Despite the current issue of marketisation of HE, all is not lost. The OER movement is still growing ever stronger and more and more people are coming round that content can be put online for others to use and that you can use materials others have made available. Is it happening at a fast enough pace yet…probably not. But could it pick up pace…I certainly hope so.

If the academic community were to come together, from all their host institutions and say “right, let’s put all our content up here and everyone can use it and we can all make our T&L exceptional” I think there would be a lot of support for it. Staff could bounce ideas around, take bits they liked, leave the bits they disliked, construct the knowledge as the way they best saw fit and deliver it to their students. Doing this would allow institutions to then concentrate on spending their fees cash on offering facilities, systems, staff and student experience.

Sandra Torres in her OKHE1 examination makes the point that perhaps HEIs should be looking at turning the dormant HE online courses into OERs. This would of course cost time and money to undertake, however the benefits could be huge as they would provide more people to high quality educational materials: if we are not using it, why not put it out there in the open for the community, preferably with a CC-BY Creative Commons license.
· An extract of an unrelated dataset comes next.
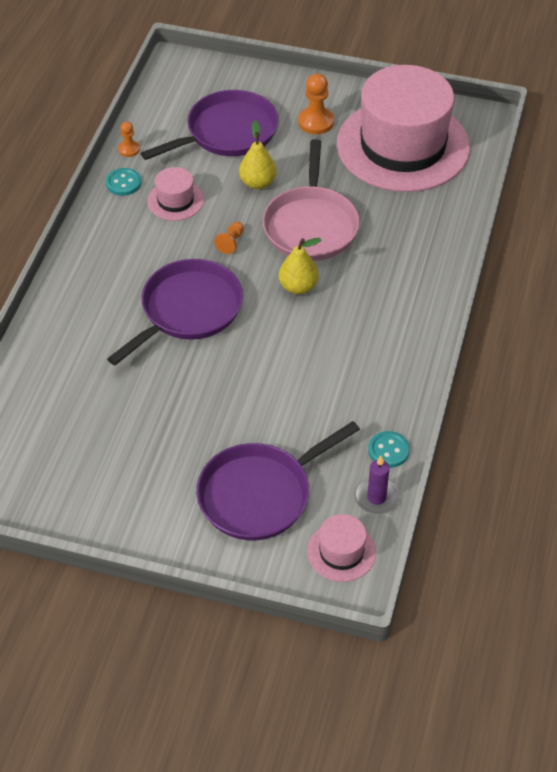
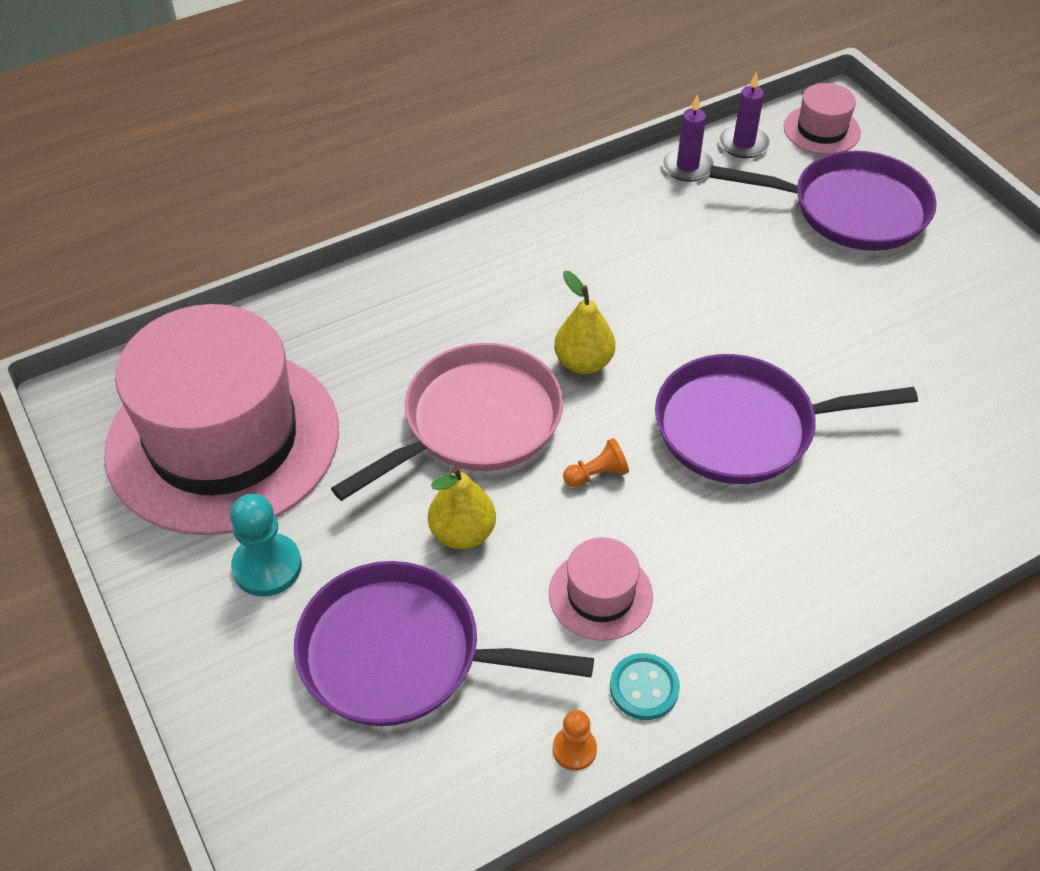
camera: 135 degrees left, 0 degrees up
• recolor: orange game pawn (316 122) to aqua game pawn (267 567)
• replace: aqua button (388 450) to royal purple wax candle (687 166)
In her post Open Knowledge and Sharing Clare Huish, a lecturer with The University of Manchester, does illuminate a few issues within the current setup. Many people — myself included here — will happily use as many of the free and open resources available to us including OERs, Ted Talks, YouTube videos…whatever we can get our hands on which is going to bring our material to life, attributing along the way, however at the moment as an academic community we are not good at putting our masterpieces back out there into the community for others to enjoy: we don’t seem to have the time, don’t know how or (and commonly in my experience) we have obstacles in the way.

Regardless of these issues there are enormous opportunities for Teaching & Learning. It would seem that the only thing that needs to change — and it is a biggy — is a culture shift from everything that’s being created behind kept behind institutional closed doors to one where everyone places everything online openly, allowing others to “remix, reuse, reshare” as they require. When the content itself comes from the research (past and present) and the research is already going to be openly available, shouldn’t we be ensuring that the educational resources are openly available as well?

I could say something about MOOCs here but to be honest, I am a little let down by them; not all but many. As I mentioned in my previous post, they are not as open as they once were.

Final Thoughts

On the face of it I don’t honestly believe that we are that far away from an open educational experience if institutions chose to embrace it. Arguably if it were to be embraced, the T&L side of HE definitely has the most to do and it would be a huge culture shift.

Photo by Mathew Schwartz on Unsplash

There are concerns. Some people might not want to put their T&L out into the open forum as it opens the teaching experience to peer review and critique. But isn’t that just how all conversations progress and lessons learnt? Active dialogue, enhancing and improving. When you consider this, the benefits for institutions holistically are enormous. And the benefit for those who can’t attend University and for society globally would be enormous.

Concerns could also be made regarding a potential loss of income to HEIs as students would be able to access all of the materials they require to understand a subject, thus why bother with a degree. I counter this argument as going to University to study is much more than just a qualification: it is an experience. And more than that, studying independently is no substitute to working with world leading educators and researchers who will be able to assist students constructing and deconstructing knowledge, making new connections to the world around them. There will always be a market for the degree with students wishing to pay a premium to study on one.

In the coming years I really do hope we embrace the open movement with both hands. I feel if we were to get to 10 or 12 institutions like Leeds, Glasgow and Edinburgh in the UK, we may begin to hit a critical mass and everyone would start to get involved.